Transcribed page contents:
• • • • • • •

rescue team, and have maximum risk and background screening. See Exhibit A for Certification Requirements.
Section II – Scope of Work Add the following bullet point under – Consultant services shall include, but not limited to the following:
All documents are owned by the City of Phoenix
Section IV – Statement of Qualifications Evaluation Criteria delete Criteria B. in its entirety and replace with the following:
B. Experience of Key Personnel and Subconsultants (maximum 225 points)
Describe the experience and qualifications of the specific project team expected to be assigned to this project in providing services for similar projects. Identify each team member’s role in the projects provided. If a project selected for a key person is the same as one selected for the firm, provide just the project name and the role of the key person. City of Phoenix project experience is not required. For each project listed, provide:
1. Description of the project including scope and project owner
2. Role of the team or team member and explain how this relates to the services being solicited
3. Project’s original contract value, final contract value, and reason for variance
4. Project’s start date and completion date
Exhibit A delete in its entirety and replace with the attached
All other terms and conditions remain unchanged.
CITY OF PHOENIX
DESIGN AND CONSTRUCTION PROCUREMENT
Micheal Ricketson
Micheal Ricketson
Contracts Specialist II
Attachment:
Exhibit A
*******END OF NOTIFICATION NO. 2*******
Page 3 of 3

• • • • • • •

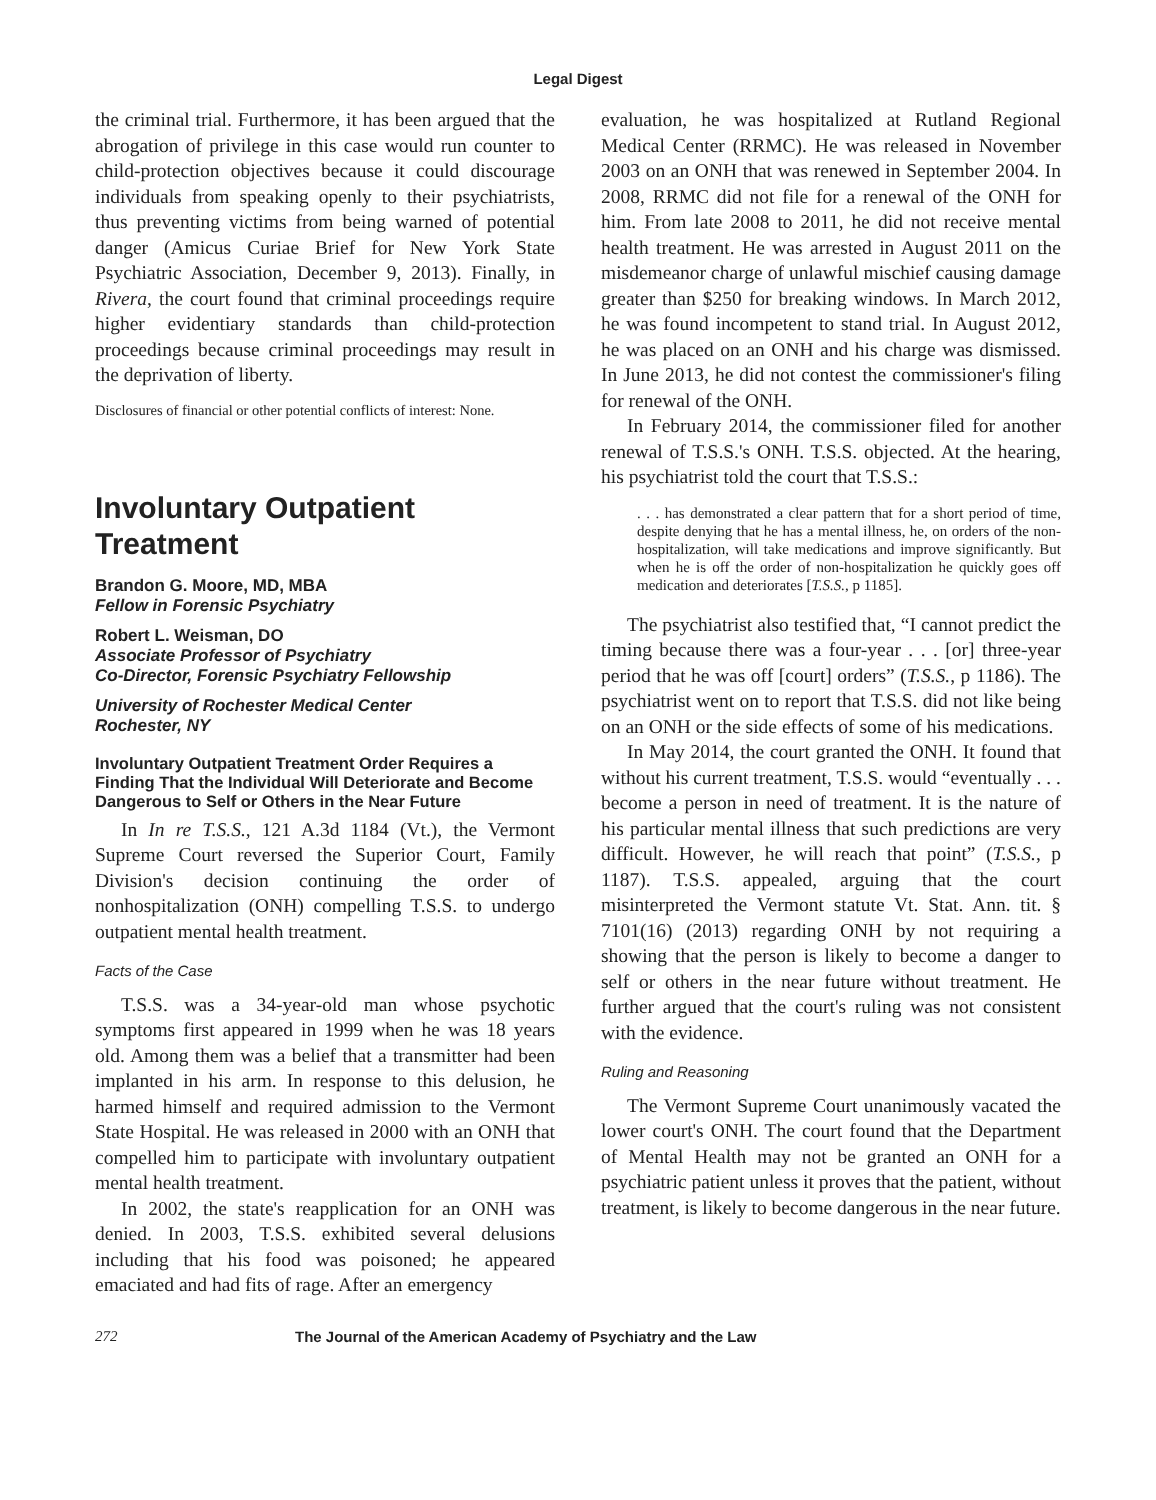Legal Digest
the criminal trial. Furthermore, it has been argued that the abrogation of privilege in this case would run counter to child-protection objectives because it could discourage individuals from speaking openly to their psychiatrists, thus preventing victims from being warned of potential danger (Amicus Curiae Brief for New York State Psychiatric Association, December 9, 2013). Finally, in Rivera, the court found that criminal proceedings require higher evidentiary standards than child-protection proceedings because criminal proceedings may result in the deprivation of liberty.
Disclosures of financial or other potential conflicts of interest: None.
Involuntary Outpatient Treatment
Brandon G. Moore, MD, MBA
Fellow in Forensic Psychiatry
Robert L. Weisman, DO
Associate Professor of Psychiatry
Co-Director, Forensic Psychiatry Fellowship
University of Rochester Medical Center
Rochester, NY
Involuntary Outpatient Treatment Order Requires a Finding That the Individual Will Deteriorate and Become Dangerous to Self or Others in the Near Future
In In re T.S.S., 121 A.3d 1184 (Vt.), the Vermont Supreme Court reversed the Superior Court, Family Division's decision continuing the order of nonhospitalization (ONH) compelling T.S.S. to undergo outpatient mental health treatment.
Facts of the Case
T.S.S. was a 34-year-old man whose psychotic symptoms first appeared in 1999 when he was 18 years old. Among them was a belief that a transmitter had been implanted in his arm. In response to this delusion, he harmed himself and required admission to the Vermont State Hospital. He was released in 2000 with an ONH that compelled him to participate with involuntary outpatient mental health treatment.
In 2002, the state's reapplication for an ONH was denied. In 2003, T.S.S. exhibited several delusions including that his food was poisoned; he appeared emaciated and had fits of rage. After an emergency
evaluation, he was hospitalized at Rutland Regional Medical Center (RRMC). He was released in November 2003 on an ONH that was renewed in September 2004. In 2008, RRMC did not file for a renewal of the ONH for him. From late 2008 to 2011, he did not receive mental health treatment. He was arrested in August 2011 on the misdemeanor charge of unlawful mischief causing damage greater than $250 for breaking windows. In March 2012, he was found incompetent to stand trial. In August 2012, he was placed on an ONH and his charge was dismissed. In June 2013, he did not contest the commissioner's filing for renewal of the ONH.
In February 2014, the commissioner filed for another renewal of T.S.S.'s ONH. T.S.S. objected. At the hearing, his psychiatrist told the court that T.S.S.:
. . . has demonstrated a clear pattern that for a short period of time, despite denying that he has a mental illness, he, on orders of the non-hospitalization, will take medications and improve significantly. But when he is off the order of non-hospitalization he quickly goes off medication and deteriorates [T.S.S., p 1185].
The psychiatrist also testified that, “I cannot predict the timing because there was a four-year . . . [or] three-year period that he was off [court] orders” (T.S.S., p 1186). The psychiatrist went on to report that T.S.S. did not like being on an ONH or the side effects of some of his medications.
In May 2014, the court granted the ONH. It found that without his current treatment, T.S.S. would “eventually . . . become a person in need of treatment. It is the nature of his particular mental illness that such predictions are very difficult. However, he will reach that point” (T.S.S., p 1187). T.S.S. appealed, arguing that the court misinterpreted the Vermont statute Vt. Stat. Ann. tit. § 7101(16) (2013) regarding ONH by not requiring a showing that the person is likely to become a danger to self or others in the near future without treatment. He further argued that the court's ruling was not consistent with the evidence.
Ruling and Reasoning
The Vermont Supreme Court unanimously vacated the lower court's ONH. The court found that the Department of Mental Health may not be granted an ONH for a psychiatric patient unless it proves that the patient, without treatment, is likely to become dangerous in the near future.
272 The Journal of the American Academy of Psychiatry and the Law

• • • • • • •

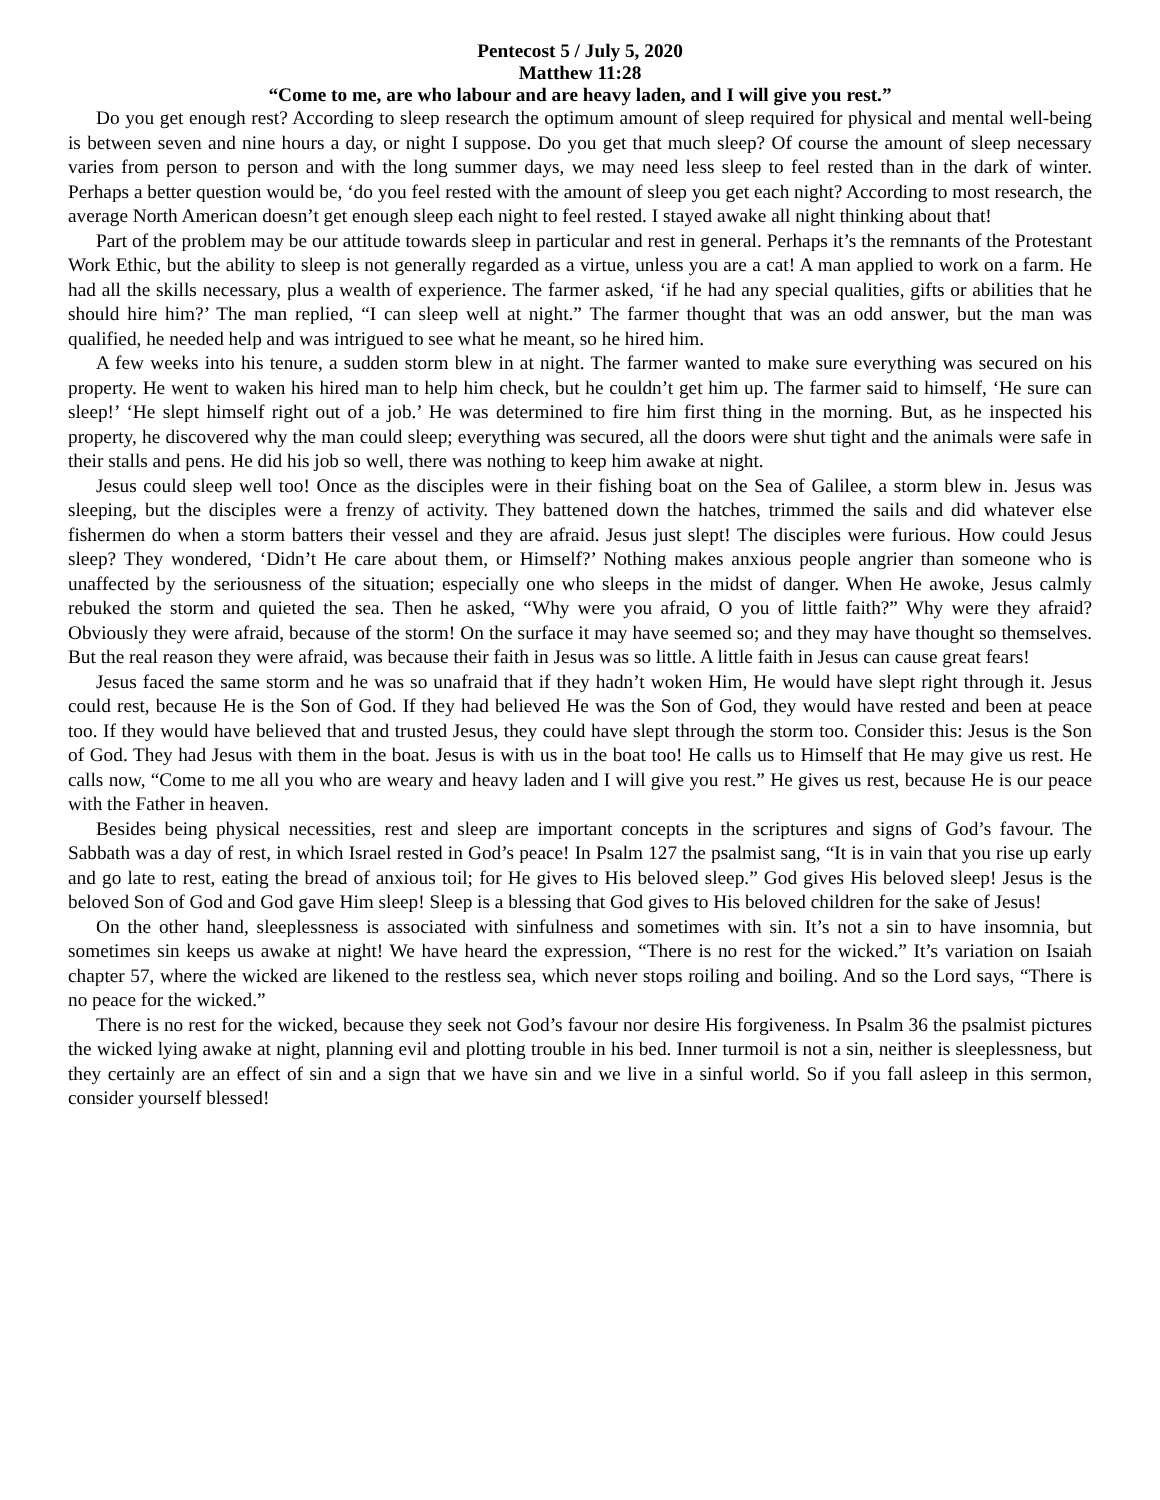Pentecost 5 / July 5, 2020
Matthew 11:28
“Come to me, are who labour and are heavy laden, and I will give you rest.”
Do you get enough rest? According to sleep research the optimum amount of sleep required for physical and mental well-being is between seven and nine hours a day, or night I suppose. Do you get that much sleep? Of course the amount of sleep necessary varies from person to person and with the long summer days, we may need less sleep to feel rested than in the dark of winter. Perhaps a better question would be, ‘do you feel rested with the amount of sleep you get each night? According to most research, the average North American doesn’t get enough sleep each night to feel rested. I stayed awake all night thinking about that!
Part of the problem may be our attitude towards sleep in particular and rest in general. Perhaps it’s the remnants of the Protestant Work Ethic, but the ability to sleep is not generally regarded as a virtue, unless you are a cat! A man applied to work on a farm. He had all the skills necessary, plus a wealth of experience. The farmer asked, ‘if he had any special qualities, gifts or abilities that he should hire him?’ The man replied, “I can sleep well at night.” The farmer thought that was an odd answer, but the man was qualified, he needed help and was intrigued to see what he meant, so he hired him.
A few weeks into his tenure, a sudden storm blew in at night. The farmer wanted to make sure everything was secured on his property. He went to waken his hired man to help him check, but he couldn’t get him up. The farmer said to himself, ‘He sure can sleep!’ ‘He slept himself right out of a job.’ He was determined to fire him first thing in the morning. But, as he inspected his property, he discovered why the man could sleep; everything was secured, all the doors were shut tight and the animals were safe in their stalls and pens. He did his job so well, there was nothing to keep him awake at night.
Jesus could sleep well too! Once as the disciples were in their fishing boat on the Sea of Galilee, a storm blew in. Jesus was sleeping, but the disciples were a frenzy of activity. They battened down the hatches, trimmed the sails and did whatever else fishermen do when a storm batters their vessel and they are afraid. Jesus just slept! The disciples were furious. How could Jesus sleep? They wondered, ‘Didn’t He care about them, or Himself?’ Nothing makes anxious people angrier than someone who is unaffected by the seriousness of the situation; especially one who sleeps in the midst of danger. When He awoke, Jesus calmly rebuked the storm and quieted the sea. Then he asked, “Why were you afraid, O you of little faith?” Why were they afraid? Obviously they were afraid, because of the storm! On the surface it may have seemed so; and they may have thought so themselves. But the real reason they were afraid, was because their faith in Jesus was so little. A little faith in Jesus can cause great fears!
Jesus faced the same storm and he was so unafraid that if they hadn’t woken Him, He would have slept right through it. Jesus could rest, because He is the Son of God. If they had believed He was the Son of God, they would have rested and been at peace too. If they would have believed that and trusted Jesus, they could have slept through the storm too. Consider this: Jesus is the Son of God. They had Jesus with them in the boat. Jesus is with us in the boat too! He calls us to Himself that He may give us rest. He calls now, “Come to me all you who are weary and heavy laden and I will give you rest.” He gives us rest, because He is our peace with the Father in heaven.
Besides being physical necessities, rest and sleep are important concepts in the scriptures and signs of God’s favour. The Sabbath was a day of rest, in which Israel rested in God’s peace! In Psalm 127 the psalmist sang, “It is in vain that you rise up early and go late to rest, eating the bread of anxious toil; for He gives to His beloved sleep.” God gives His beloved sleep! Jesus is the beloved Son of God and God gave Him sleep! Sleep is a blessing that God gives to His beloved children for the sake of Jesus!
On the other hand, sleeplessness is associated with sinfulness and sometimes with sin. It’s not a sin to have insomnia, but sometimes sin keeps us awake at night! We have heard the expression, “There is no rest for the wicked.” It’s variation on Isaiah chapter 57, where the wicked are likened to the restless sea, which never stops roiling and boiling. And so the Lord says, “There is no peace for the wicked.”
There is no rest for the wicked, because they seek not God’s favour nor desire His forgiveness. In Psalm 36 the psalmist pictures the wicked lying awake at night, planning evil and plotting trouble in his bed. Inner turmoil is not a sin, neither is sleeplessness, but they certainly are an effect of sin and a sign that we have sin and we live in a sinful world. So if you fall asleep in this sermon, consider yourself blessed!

• • • • • • •

What you have to do:
Wherever the string "psalmist" appears in the entries above, return the line it appears on.

Answer to this task:
Besides being physical necessities, rest and sleep are important concepts in the scriptures and signs of God’s favour. The Sabbath was a day of rest, in which Israel rested in God’s peace! In Psalm 127 the psalmist sang, “It is in vain that you rise up early and go late to rest, eating the bread of anxious toil; for He gives to His beloved sleep.” God gives His beloved sleep! Jesus is the beloved Son of God and God gave Him sleep! Sleep is a blessing that God gives to His beloved children for the sake of Jesus!
There is no rest for the wicked, because they seek not God’s favour nor desire His forgiveness. In Psalm 36 the psalmist pictures the wicked lying awake at night, planning evil and plotting trouble in his bed. Inner turmoil is not a sin, neither is sleeplessness, but they certainly are an effect of sin and a sign that we have sin and we live in a sinful world. So if you fall asleep in this sermon, consider yourself blessed!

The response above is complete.